I once got to meet the Jobs The Inspiring, as it turns out.  I was at a Whole Foods in Palo Alto, California, and Jobs was actually ahead of me in line, buying eggs of all mundane things.  Honest, I could not make this up if I tried.  Dressed in his trademark jeans and snug black tee, the clerk about had a heart attack and promptly dropped his eggs, spattering yoke all over the place.  He smiled at me apologetically and I offered to hold his place in line.  He literally ran to the back of the store to get more eggs, bought them, thanked me and left while the entire store held it’s collective breath at the site of such down-to-earth, genius-in-the-flesh who was, from what I could tell, simply doing a domestic errand. 

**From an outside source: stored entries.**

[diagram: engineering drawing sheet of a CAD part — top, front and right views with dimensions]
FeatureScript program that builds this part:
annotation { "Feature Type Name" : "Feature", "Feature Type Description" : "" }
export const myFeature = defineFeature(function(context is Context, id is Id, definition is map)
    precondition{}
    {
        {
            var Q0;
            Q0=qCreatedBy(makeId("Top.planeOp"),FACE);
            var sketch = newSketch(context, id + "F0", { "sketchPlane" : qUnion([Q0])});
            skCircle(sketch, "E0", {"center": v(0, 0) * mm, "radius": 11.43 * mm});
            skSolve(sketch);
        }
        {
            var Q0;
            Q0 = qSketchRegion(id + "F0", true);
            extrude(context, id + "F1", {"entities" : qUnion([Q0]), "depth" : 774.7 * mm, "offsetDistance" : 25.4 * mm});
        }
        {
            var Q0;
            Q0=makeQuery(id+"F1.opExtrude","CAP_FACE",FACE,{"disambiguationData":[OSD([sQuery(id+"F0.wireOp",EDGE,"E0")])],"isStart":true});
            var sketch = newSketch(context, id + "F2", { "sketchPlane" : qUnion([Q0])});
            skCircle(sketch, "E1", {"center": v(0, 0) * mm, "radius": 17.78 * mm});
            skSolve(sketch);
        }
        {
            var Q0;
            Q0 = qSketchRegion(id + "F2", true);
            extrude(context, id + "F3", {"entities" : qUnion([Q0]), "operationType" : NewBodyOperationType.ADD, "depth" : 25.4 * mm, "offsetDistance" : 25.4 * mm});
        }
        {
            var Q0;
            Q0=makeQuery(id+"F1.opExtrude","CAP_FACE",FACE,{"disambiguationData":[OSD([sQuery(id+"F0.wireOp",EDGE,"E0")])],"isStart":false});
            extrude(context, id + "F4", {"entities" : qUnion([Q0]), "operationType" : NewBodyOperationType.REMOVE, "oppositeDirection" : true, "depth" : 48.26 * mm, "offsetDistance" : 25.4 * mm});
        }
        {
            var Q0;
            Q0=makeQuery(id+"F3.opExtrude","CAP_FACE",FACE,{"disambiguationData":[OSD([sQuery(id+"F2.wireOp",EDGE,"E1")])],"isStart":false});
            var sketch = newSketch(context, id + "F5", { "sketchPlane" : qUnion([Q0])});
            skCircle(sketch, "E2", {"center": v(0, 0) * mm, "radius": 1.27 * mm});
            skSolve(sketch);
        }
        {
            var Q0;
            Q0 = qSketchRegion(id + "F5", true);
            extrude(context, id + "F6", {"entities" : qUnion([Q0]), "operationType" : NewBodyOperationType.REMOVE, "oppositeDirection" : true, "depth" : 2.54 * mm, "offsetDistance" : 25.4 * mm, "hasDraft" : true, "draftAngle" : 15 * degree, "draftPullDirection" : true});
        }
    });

Yes, genius buys eggs.  Jobs The Inspiring. This was before either of us fought cancer and I confess I was charmed and a bit more than star struck though we shared but a baker’s dozen in words. 

I have followed Jobs since and not because he’s such a compelling figure in business and has personally changed the very landscape of high tech and how we entertain ourselves which he certainly has.  I follow and keep mental track of him because he’s a cancer survivor and I am simply rooting for the guy.  Yes, yes, he probably got a coveted place at the top of an organ transplant list because of his wealth, celebrity and talent but sometimes, that’s a good thing.  The world needs a few more Steven Jobs to spread their brilliance around while the Casey Anthonies of the world should just crawl back into a hole of filth, pain, obscurity and misery.  Sometimes, there is just no justice, but recall readers, that OJ got his in the end so there is always hope I suppose.

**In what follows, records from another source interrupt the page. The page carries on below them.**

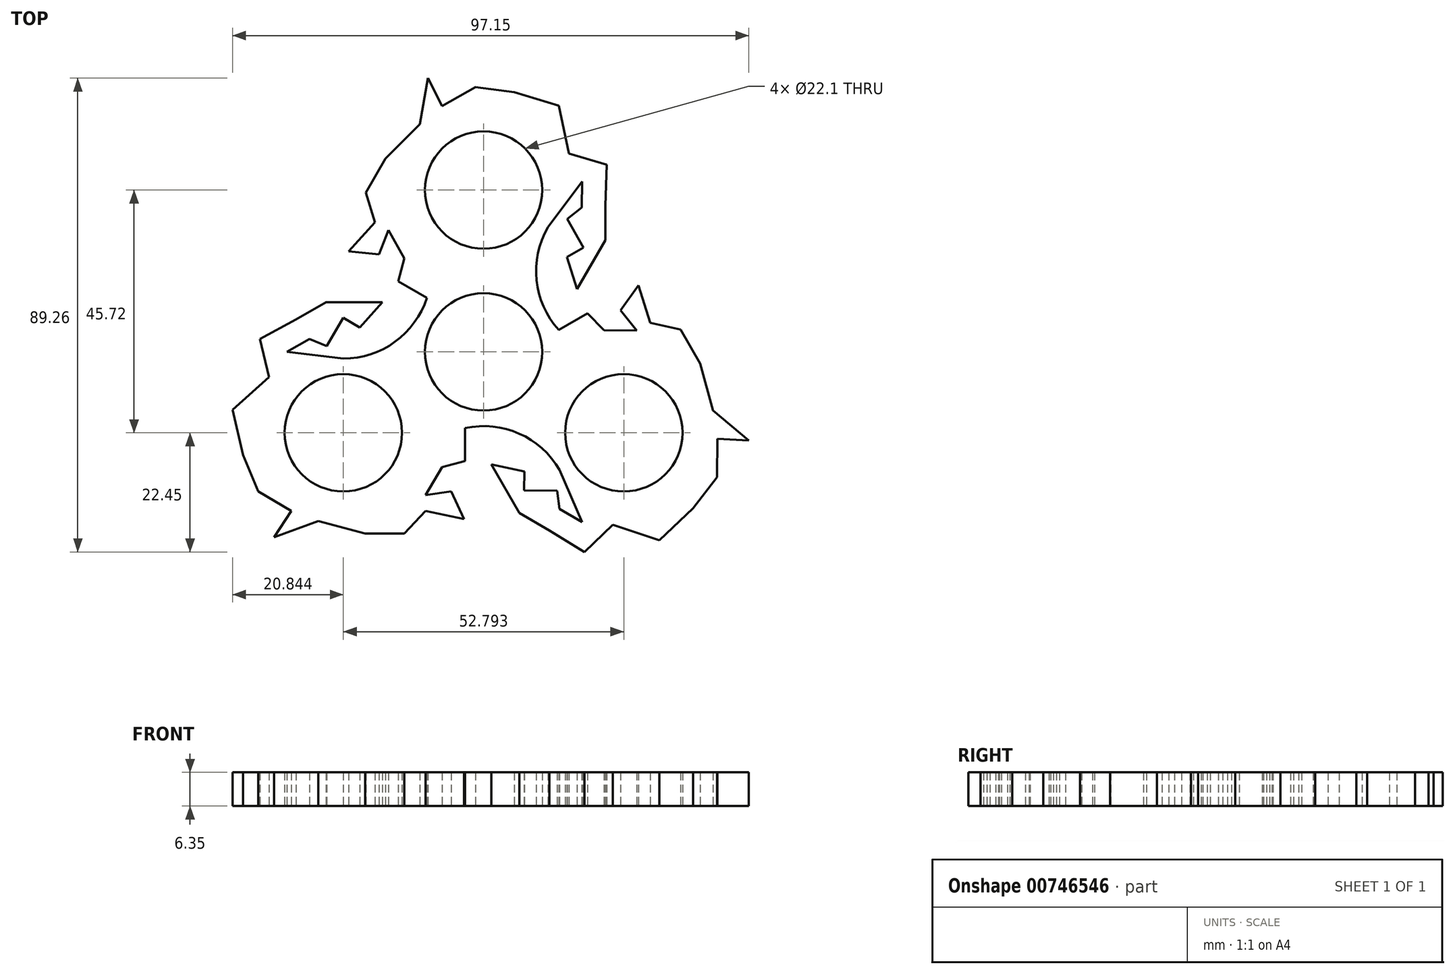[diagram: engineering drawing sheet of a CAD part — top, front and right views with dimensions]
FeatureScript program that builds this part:
annotation { "Feature Type Name" : "Feature", "Feature Type Description" : "" }
export const myFeature = defineFeature(function(context is Context, id is Id, definition is map)
    precondition{}
    {
        {
            var Q0;
            Q0=qCreatedBy(makeId("Top.planeOp"),FACE);
            var sketch = newSketch(context, id + "F0", { "sketchPlane" : qUnion([Q0])});
            skCircle(sketch, "E0", {"center": v(0, 0) * mm, "radius": 11.05 * mm});
            skCircle(sketch, "E1", {"center": v(0, 0) * mm, "radius": 13.97 * mm});
            skCircle(sketch, "E2", {"center": v(0, 30.48) * mm, "radius": 11.05 * mm});
            skCircle(sketch, "E3", {"center": v(0, 30.48) * mm, "radius": 13.97 * mm});
            skCircle(sketch, "E4.1.0", {"center": v(-26.4, -15.24) * mm, "radius": 13.97 * mm});
            skCircle(sketch, "E4.1.1", {"center": v(-26.4, -15.24) * mm, "radius": 11.05 * mm});
            skCircle(sketch, "E4.2.0", {"center": v(26.4, -15.24) * mm, "radius": 13.97 * mm});
            skCircle(sketch, "E4.2.1", {"center": v(26.4, -15.24) * mm, "radius": 11.05 * mm});
            skArc(sketch, "E5", {"start": v(-26.4, -1.27) * mm, "mid": v(-12.1, 6.99) * mm, "end": v(-12.1, 23.5) * mm});
            skArc(sketch, "E6.1.0", {"start": v(14.3, -22.22) * mm, "mid": v(0, -13.97) * mm, "end": v(-14.3, -22.23) * mm});
            skArc(sketch, "E6.2.0", {"start": v(12.1, 23.5) * mm, "mid": v(12.1, 6.99) * mm, "end": v(26.4, -1.27) * mm});
            skLineSegment(sketch, "E7", {"start": v(-37.03, 0) * mm, "end": v(-32.77, 2.41) * mm});
            skLineSegment(sketch, "E8", {"start": v(-32.77, 2.41) * mm, "end": v(-29.55, 1.1) * mm});
            skLineSegment(sketch, "E9", {"start": v(-29.55, 1.1) * mm, "end": v(-26.4, 6.44) * mm});
            skLineSegment(sketch, "E10", {"start": v(-26.4, 6.44) * mm, "end": v(-23.32, 4.62) * mm});
            skLineSegment(sketch, "E11", {"start": v(-23.32, 4.62) * mm, "end": v(-19.05, 9.33) * mm});
            skLineSegment(sketch, "E12", {"start": v(-19.05, 9.33) * mm, "end": v(-23.12, 9.33) * mm});
            skLineSegment(sketch, "E13", {"start": v(-23.12, 9.33) * mm, "end": v(-29.65, 9.33) * mm});
            skLineSegment(sketch, "E14", {"start": v(-29.65, 9.33) * mm, "end": v(-35.32, 6.1) * mm});
            skLineSegment(sketch, "E15", {"start": v(-35.32, 6.1) * mm, "end": v(-42.13, 2.41) * mm});
            skLineSegment(sketch, "E16", {"start": v(-42.13, 2.41) * mm, "end": v(-40.37, -4.74) * mm});
            skLineSegment(sketch, "E17", {"start": v(-40.37, -4.74) * mm, "end": v(-47.24, -10.92) * mm});
            skLineSegment(sketch, "E18", {"start": v(-47.24, -10.92) * mm, "end": v(-45.25, -19.44) * mm});
            skLineSegment(sketch, "E19", {"start": v(-45.25, -19.44) * mm, "end": v(-42.42, -26.24) * mm});
            skLineSegment(sketch, "E20", {"start": v(-42.42, -26.24) * mm, "end": v(-36.17, -29.93) * mm});
            skLineSegment(sketch, "E21", {"start": v(-36.17, -29.93) * mm, "end": v(-39.4, -34.88) * mm});
            skLineSegment(sketch, "E22", {"start": v(-39.4, -34.88) * mm, "end": v(-31.15, -31.86) * mm});
            skLineSegment(sketch, "E23", {"start": v(-31.15, -31.86) * mm, "end": v(-22.27, -34.19) * mm});
            skLineSegment(sketch, "E24", {"start": v(-22.27, -34.19) * mm, "end": v(-14.9, -34.19) * mm});
            skLineSegment(sketch, "E25", {"start": v(-14.9, -34.19) * mm, "end": v(-10.92, -29.93) * mm});
            skLineSegment(sketch, "E26", {"start": v(-10.92, -29.93) * mm, "end": v(-3.71, -31.5) * mm});
            skLineSegment(sketch, "E27", {"start": v(-3.71, -31.5) * mm, "end": v(-6.1, -26.24) * mm});
            skLineSegment(sketch, "E28", {"start": v(-6.1, -26.24) * mm, "end": v(-10.92, -26.99) * mm});
            skLineSegment(sketch, "E29", {"start": v(-10.92, -26.99) * mm, "end": v(-7.8, -21.7) * mm});
            skLineSegment(sketch, "E30", {"start": v(-7.8, -21.7) * mm, "end": v(-3.48, -20.55) * mm});
            skLineSegment(sketch, "E31", {"start": v(-3.48, -20.55) * mm, "end": v(-3.48, -13.53) * mm});
            skLineSegment(sketch, "E32", {"start": v(-37.03, 0) * mm, "end": v(-26.4, -1.27) * mm});
            skLineSegment(sketch, "E33.1.0", {"start": v(15.66, 17.88) * mm, "end": v(17.6, 11.83) * mm});
            skLineSegment(sketch, "E33.1.1", {"start": v(17.6, 11.83) * mm, "end": v(19.64, 15.36) * mm});
            skLineSegment(sketch, "E33.1.2", {"start": v(19.64, 15.36) * mm, "end": v(22.9, 21.01) * mm});
            skLineSegment(sketch, "E33.1.3", {"start": v(22.9, 21.01) * mm, "end": v(22.94, 27.54) * mm});
            skLineSegment(sketch, "E33.1.4", {"start": v(22.94, 27.54) * mm, "end": v(23.16, 35.28) * mm});
            skLineSegment(sketch, "E33.1.5", {"start": v(23.16, 35.28) * mm, "end": v(16.08, 37.33) * mm});
            skLineSegment(sketch, "E33.1.6", {"start": v(16.08, 37.33) * mm, "end": v(14.16, 46.37) * mm});
            skLineSegment(sketch, "E33.1.7", {"start": v(14.16, 46.37) * mm, "end": v(5.8, 48.9) * mm});
            skLineSegment(sketch, "E33.1.8", {"start": v(5.8, 48.9) * mm, "end": v(-1.52, 49.86) * mm});
            skLineSegment(sketch, "E33.1.9", {"start": v(-1.52, 49.86) * mm, "end": v(-7.84, 46.3) * mm});
            skLineSegment(sketch, "E33.1.10", {"start": v(-7.84, 46.3) * mm, "end": v(-10.5, 51.57) * mm});
            skLineSegment(sketch, "E33.1.11", {"start": v(-10.5, 51.57) * mm, "end": v(-12.02, 42.9) * mm});
            skLineSegment(sketch, "E33.1.12", {"start": v(-12.02, 42.9) * mm, "end": v(-18.47, 36.38) * mm});
            skLineSegment(sketch, "E33.1.13", {"start": v(-18.47, 36.38) * mm, "end": v(-22.16, 30) * mm});
            skLineSegment(sketch, "E33.1.14", {"start": v(-22.16, 30) * mm, "end": v(-20.46, 24.43) * mm});
            skLineSegment(sketch, "E33.1.15", {"start": v(-20.46, 24.43) * mm, "end": v(-25.43, 18.97) * mm});
            skLineSegment(sketch, "E33.1.16", {"start": v(-17.91, 22.95) * mm, "end": v(-14.9, 17.6) * mm});
            skLineSegment(sketch, "E33.1.17", {"start": v(-14.9, 17.6) * mm, "end": v(-16.06, 13.28) * mm});
            skLineSegment(sketch, "E33.1.18", {"start": v(-16.06, 13.28) * mm, "end": v(-9.98, 9.78) * mm});
            skLineSegment(sketch, "E33.1.19", {"start": v(15.74, 25.04) * mm, "end": v(18.78, 19.64) * mm});
            skLineSegment(sketch, "E33.1.20", {"start": v(18.47, 27.17) * mm, "end": v(15.74, 25.04) * mm});
            skLineSegment(sketch, "E33.1.21", {"start": v(18.51, 32.07) * mm, "end": v(18.47, 27.17) * mm});
            skLineSegment(sketch, "E33.1.22", {"start": v(18.51, 32.07) * mm, "end": v(12.1, 23.5) * mm});
            skLineSegment(sketch, "E33.1.23", {"start": v(-19.68, 18.4) * mm, "end": v(-17.91, 22.95) * mm});
            skLineSegment(sketch, "E33.1.24", {"start": v(-25.43, 18.97) * mm, "end": v(-19.68, 18.4) * mm});
            skLineSegment(sketch, "E33.2.0", {"start": v(7.66, -22.5) * mm, "end": v(1.44, -21.16) * mm});
            skLineSegment(sketch, "E33.2.1", {"start": v(1.44, -21.16) * mm, "end": v(3.48, -24.7) * mm});
            skLineSegment(sketch, "E33.2.2", {"start": v(3.48, -24.7) * mm, "end": v(6.74, -30.34) * mm});
            skLineSegment(sketch, "E33.2.3", {"start": v(6.74, -30.34) * mm, "end": v(12.38, -33.64) * mm});
            skLineSegment(sketch, "E33.2.4", {"start": v(12.38, -33.64) * mm, "end": v(18.98, -37.7) * mm});
            skLineSegment(sketch, "E33.2.5", {"start": v(18.98, -37.7) * mm, "end": v(24.3, -32.59) * mm});
            skLineSegment(sketch, "E33.2.6", {"start": v(24.3, -32.59) * mm, "end": v(33.08, -35.45) * mm});
            skLineSegment(sketch, "E33.2.7", {"start": v(33.08, -35.45) * mm, "end": v(39.46, -29.47) * mm});
            skLineSegment(sketch, "E33.2.8", {"start": v(39.46, -29.47) * mm, "end": v(43.94, -23.61) * mm});
            skLineSegment(sketch, "E33.2.9", {"start": v(43.94, -23.61) * mm, "end": v(44, -16.36) * mm});
            skLineSegment(sketch, "E33.2.10", {"start": v(44, -16.36) * mm, "end": v(49.91, -16.69) * mm});
            skLineSegment(sketch, "E33.2.11", {"start": v(49.91, -16.69) * mm, "end": v(43.16, -11.05) * mm});
            skLineSegment(sketch, "E33.2.12", {"start": v(43.16, -11.05) * mm, "end": v(40.74, -2.2) * mm});
            skLineSegment(sketch, "E33.2.13", {"start": v(40.74, -2.2) * mm, "end": v(37.06, 4.2) * mm});
            skLineSegment(sketch, "E33.2.14", {"start": v(37.06, 4.2) * mm, "end": v(31.38, 5.5) * mm});
            skLineSegment(sketch, "E33.2.15", {"start": v(31.38, 5.5) * mm, "end": v(29.14, 12.54) * mm});
            skLineSegment(sketch, "E33.2.16", {"start": v(28.84, 4.03) * mm, "end": v(22.7, 4.1) * mm});
            skLineSegment(sketch, "E33.2.17", {"start": v(22.7, 4.1) * mm, "end": v(19.53, 7.26) * mm});
            skLineSegment(sketch, "E33.2.18", {"start": v(19.53, 7.26) * mm, "end": v(13.46, 3.75) * mm});
            skLineSegment(sketch, "E33.2.19", {"start": v(13.82, -26.15) * mm, "end": v(7.62, -26.08) * mm});
            skLineSegment(sketch, "E33.2.20", {"start": v(14.3, -29.59) * mm, "end": v(13.82, -26.15) * mm});
            skLineSegment(sketch, "E33.2.21", {"start": v(18.51, -32.07) * mm, "end": v(14.3, -29.59) * mm});
            skLineSegment(sketch, "E33.2.22", {"start": v(18.51, -32.07) * mm, "end": v(14.3, -22.22) * mm});
            skLineSegment(sketch, "E33.2.23", {"start": v(25.77, 7.85) * mm, "end": v(28.84, 4.03) * mm});
            skLineSegment(sketch, "E33.2.24", {"start": v(29.14, 12.54) * mm, "end": v(25.77, 7.85) * mm});
            skLineSegment(sketch, "E33.anchor1", {"start": v(0, 0) * mm, "end": v(-23.32, 4.62) * mm, "construction": true});
            skLineSegment(sketch, "E34", {"start": v(15.66, 17.88) * mm, "end": v(18.78, 19.64) * mm});
            skLineSegment(sketch, "E35", {"start": v(7.62, -26.08) * mm, "end": v(7.66, -22.5) * mm});
            skSolve(sketch);
        }
        {
            var Q0;
            Q0=qSketchRegion(id+"F0",true);
            extrude(context, id + "F1", {"entities" : qUnion([Q0]), "depth" : 6.35 * mm, "offsetDistance" : 25.4 * mm});
        }
    });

So, Jobs sticking around, even on medical leave, is a very hopeful thing, in spite of the incessant slobbering and fawning of so many in the media.  I like to see somebody so deserving beat the odds, each and every time.  Betty Ford did, she beat cancer and lived to the ripe old age of 92, not bad for someone who also fought addiction demons.  And I thought I got screwed when I was diagnosed with cancer.  I have only to remember the wit and strength of one Betty Ford to realize that fate could have dealt me a far worse hand.  I may still have to wrap my torso like an 11th century Chinese concubine but there are far worst things I could be saddled with.

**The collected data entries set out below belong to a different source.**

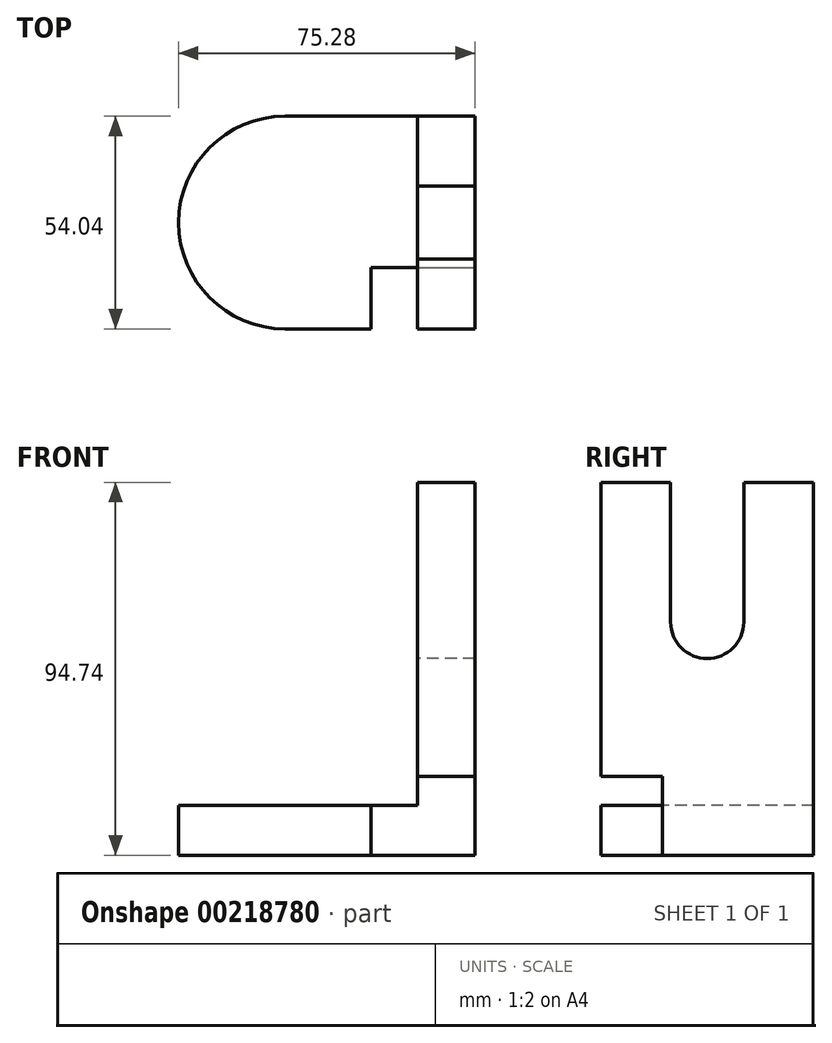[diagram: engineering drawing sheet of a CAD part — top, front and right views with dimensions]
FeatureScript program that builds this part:
annotation { "Feature Type Name" : "Feature", "Feature Type Description" : "" }
export const myFeature = defineFeature(function(context is Context, id is Id, definition is map)
    precondition{}
    {
        {
            var Q0;
            Q0=qCreatedBy(makeId("Top.planeOp"),FACE);
            var sketch = newSketch(context, id + "F0", { "sketchPlane" : qUnion([Q0])});
            skArc(sketch, "E0", {"start": v(-48.26, 27.02) * mm, "mid": v(-75.28, 0) * mm, "end": v(-48.26, -27.02) * mm});
            skLineSegment(sketch, "E1", {"start": v(-48.26, 27.02) * mm, "end": v(0, 27.02) * mm});
            skLineSegment(sketch, "E2", {"start": v(-48.26, -27.02) * mm, "end": v(0, -27.02) * mm});
            skLineSegment(sketch, "E3", {"start": v(0, -27.02) * mm, "end": v(0, 27.02) * mm});
            skSolve(sketch);
        }
        {
            var Q0;
            Q0=makeQuery(id+"F0.imprint","IMPRINT",FACE,{"disambiguationData":[TD([[makeQuery(id+"F0.imprint","IMPRINT",EDGE,{"derivedFrom":sQuery(id+"F0.wireOp",EDGE,"E0")}),1.0]])]});
            extrude(context, id + "F1", {"entities" : qUnion([Q0]), "depth" : 12.7 * mm});
        }
        {
            var Q0;
            Q0=makeQuery(id+"F1.opExtrude","CAP_FACE",FACE,{"disambiguationData":[OSD([sQuery(id+"F0.wireOp",EDGE,"E0"),sQuery(id+"F0.wireOp",EDGE,"E1"),sQuery(id+"F0.wireOp",EDGE,"E2"),sQuery(id+"F0.wireOp",EDGE,"E3")])],"isStart":false});
            var sketch = newSketch(context, id + "F2", { "sketchPlane" : qUnion([Q0])});
            skLineSegment(sketch, "E4.bottom", {"start": v(0, 27.02) * mm, "end": v(-14.55, 27.02) * mm});
            skLineSegment(sketch, "E4.top", {"start": v(0, -27.02) * mm, "end": v(-14.55, -27.02) * mm});
            skLineSegment(sketch, "E4.left", {"start": v(0, 27.02) * mm, "end": v(0, -27.02) * mm});
            skLineSegment(sketch, "E4.right", {"start": v(-14.55, 27.02) * mm, "end": v(-14.55, -27.02) * mm});
            skSolve(sketch);
        }
        {
            var Q0;
            Q0=makeQuery(id+"F2.imprint","IMPRINT",FACE,{"disambiguationData":[TD([[makeQuery(id+"F2.imprint","IMPRINT",EDGE,{"derivedFrom":sQuery(id+"F2.wireOp",EDGE,"E4.bottom")}),-1.0]])]});
            extrude(context, id + "F3", {"entities" : qUnion([Q0]), "operationType" : NewBodyOperationType.ADD, "depth" : 82.04 * mm});
        }
        {
            var Q0;
            Q0=makeQuery(id+"F3.opExtrude","SWEPT_FACE",FACE,{"disambiguationData":[OSD([sQuery(id+"F2.wireOp",EDGE,"E4.right")])]});
            var sketch = newSketch(context, id + "F4", { "sketchPlane" : qUnion([Q0])});
            skArc(sketch, "E5", {"start": v(-9.3, 59.27) * mm, "mid": v(0, 49.98) * mm, "end": v(9.3, 59.27) * mm});
            skLineSegment(sketch, "E6", {"start": v(-9.3, 59.27) * mm, "end": v(-9.3, 94.74) * mm});
            skLineSegment(sketch, "E7", {"start": v(9.3, 59.27) * mm, "end": v(9.3, 94.74) * mm});
            skLineSegment(sketch, "E8", {"start": v(9.3, 94.74) * mm, "end": v(-9.3, 94.74) * mm});
            skSolve(sketch);
        }
        {
            var Q0;
            Q0=makeQuery(id+"F4.imprint","IMPRINT",FACE,{"disambiguationData":[TD([[makeQuery(id+"F4.imprint","IMPRINT",EDGE,{"derivedFrom":sQuery(id+"F4.wireOp",EDGE,"E5")}),1.0]])]});
            extrude(context, id + "F5", {"entities" : qUnion([Q0]), "operationType" : NewBodyOperationType.REMOVE, "oppositeDirection" : true, "depth" : 25.4 * mm});
        }
        {
            var Q0;
            Q0=makeQuery(id+"F3.boolean.opBoolean","MERGE",FACE,{"derivedFrom":[makeQuery(id+"F1.opExtrude","SWEPT_FACE",FACE,{"disambiguationData":[OSD([sQuery(id+"F0.wireOp",EDGE,"E3")])]}),makeQuery(id+"F3.opExtrude","SWEPT_FACE",FACE,{"disambiguationData":[OSD([sQuery(id+"F2.wireOp",EDGE,"E4.left")])]})]});
            var sketch = newSketch(context, id + "F6", { "sketchPlane" : qUnion([Q0])});
            skLineSegment(sketch, "E9.bottom", {"start": v(-27.02, 0) * mm, "end": v(-11.37, 0) * mm});
            skLineSegment(sketch, "E9.top", {"start": v(-27.02, 20.01) * mm, "end": v(-11.37, 20.01) * mm});
            skLineSegment(sketch, "E9.left", {"start": v(-27.02, 0) * mm, "end": v(-27.02, 20.01) * mm});
            skLineSegment(sketch, "E9.right", {"start": v(-11.37, 0) * mm, "end": v(-11.37, 20.01) * mm});
            skSolve(sketch);
        }
        {
            var Q0;
            Q0=makeQuery(id+"F6.imprint","IMPRINT",FACE,{"disambiguationData":[TD([[makeQuery(id+"F6.imprint","IMPRINT",EDGE,{"derivedFrom":sQuery(id+"F6.wireOp",EDGE,"E9.bottom")}),1.0]])]});
            extrude(context, id + "F7", {"entities" : qUnion([Q0]), "operationType" : NewBodyOperationType.REMOVE, "oppositeDirection" : true, "depth" : 26.42 * mm});
        }
    });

And not missing the people who have worked with would be one of those things.  So, while I miss all those guys, I’m content knowing that I am better for having known them all, each and every one of them.  I hope Jobs feels the same about at least some of the people he’s worked with over the years.  If so, he should count himself blessed, a word I don’t often use.  Though I’m betting AC The Brit counts himself pretty blessed now that RL is no longer mucking with his travel arrangements.